3)I have been learning python myself and have ability to learn new things be it from any engineering field.
4)money
I have set programming as an alternative career option if i don't get desired job in mechanical. But learning java and other courses will take some time and i dont want my decision to backfire and risk spending time and money on these courses if recruiters aren't interested in hiring a mechanical guy for coding.
Kindly help
I'm a mechanical graduate working in the IT field (somehow related to Mech though), and one thing is clear - moving on from Mech to IT does not guarantee job satisfaction.

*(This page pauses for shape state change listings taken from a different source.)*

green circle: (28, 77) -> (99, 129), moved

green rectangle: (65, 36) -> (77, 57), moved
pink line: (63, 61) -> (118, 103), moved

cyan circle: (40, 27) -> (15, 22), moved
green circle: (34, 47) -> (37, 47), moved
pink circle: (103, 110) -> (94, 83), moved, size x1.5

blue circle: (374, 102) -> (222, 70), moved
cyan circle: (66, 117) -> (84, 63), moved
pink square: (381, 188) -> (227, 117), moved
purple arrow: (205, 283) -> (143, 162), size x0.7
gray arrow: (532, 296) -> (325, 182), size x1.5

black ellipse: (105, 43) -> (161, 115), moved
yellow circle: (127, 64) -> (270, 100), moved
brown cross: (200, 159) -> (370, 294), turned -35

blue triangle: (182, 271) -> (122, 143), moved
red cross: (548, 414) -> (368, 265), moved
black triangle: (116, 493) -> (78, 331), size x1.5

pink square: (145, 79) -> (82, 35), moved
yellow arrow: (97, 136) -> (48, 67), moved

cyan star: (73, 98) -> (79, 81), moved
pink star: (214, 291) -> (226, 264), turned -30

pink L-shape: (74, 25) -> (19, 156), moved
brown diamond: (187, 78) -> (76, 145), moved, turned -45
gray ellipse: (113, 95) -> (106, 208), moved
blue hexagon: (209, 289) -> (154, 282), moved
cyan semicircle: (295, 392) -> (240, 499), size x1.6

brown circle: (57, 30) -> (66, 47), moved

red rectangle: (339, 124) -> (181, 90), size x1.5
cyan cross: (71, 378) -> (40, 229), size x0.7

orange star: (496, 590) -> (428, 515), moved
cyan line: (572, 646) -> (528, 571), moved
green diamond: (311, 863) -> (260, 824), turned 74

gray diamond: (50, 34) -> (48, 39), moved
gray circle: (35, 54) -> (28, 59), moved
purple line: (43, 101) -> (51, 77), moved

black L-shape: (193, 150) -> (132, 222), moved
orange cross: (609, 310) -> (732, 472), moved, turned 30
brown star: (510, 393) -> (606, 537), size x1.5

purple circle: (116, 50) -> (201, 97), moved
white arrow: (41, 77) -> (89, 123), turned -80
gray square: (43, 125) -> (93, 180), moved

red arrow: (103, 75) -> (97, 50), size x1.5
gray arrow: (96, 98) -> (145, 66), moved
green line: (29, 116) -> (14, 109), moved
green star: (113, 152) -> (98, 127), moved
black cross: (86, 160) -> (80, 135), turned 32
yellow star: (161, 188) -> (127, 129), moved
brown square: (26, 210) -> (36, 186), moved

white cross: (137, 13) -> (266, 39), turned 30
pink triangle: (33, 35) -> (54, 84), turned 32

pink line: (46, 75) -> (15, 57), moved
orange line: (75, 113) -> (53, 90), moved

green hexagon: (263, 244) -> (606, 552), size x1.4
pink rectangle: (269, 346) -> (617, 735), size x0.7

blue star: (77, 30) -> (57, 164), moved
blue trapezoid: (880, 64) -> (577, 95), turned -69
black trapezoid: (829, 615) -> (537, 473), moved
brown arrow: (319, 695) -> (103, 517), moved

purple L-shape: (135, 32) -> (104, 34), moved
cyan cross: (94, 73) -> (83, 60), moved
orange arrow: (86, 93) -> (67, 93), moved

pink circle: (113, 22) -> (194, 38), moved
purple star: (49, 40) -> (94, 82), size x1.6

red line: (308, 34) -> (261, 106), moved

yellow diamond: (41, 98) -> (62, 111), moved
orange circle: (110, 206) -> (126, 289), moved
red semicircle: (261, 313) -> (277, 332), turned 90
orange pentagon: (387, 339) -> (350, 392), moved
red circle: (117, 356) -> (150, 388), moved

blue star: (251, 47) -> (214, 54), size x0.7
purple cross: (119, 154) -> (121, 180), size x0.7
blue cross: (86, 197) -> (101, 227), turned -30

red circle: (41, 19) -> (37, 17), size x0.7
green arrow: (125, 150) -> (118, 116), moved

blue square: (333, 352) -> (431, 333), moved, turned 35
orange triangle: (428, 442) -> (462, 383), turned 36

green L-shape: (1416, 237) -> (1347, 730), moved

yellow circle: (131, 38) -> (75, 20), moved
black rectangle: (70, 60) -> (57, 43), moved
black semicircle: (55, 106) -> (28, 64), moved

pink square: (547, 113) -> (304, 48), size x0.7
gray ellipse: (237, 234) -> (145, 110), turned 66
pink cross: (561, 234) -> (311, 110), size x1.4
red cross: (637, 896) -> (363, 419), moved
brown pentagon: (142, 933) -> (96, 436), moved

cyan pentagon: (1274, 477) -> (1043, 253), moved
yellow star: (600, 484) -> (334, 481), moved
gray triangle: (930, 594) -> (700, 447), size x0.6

Fortunately I got placed via campus and was saved the trouble the off-campus job-seekers face, and I totally understand the frustration one feels putting a single resume through different doors with almost zero success. Also, the desperation of jumping onto the IT wagon is quite apparent, but again, working in IT may not equate to job satisfaction.

I've got overjoyed friends in mech and disappointed friends in mech, and the same set of colleagues in IT as well. All depends on the project you're assigned to, and whether you're getting to employ your skills towards the "job". I had too many expectations when I marched into office and was very disappointed when reality struck. But then you always hope for the best and work towards attaining it, and if the best is not what you get, you make do with what you've got. I now like my current work because it gives me enough time to explore other ventures which I find personally fulfilling. Majority of my peers (who weren't satisfied) have already moved on to higher education or have shifted companies where they *may* get a better project.

It's good that you're learning programming, but that's not mandatory to get into IT. Many mechanical engineers have entered IT in the support/testing roles and then shifted to development project. People have moved both ways. Hope this helps. Good luck.
@Deadman • 05 May, 2015 I agree with your point regarding job satisfaction but getting into programming field(or some other interesting mech fields) can get the best out of me is the way i think.
I would like to explore things besides earning money.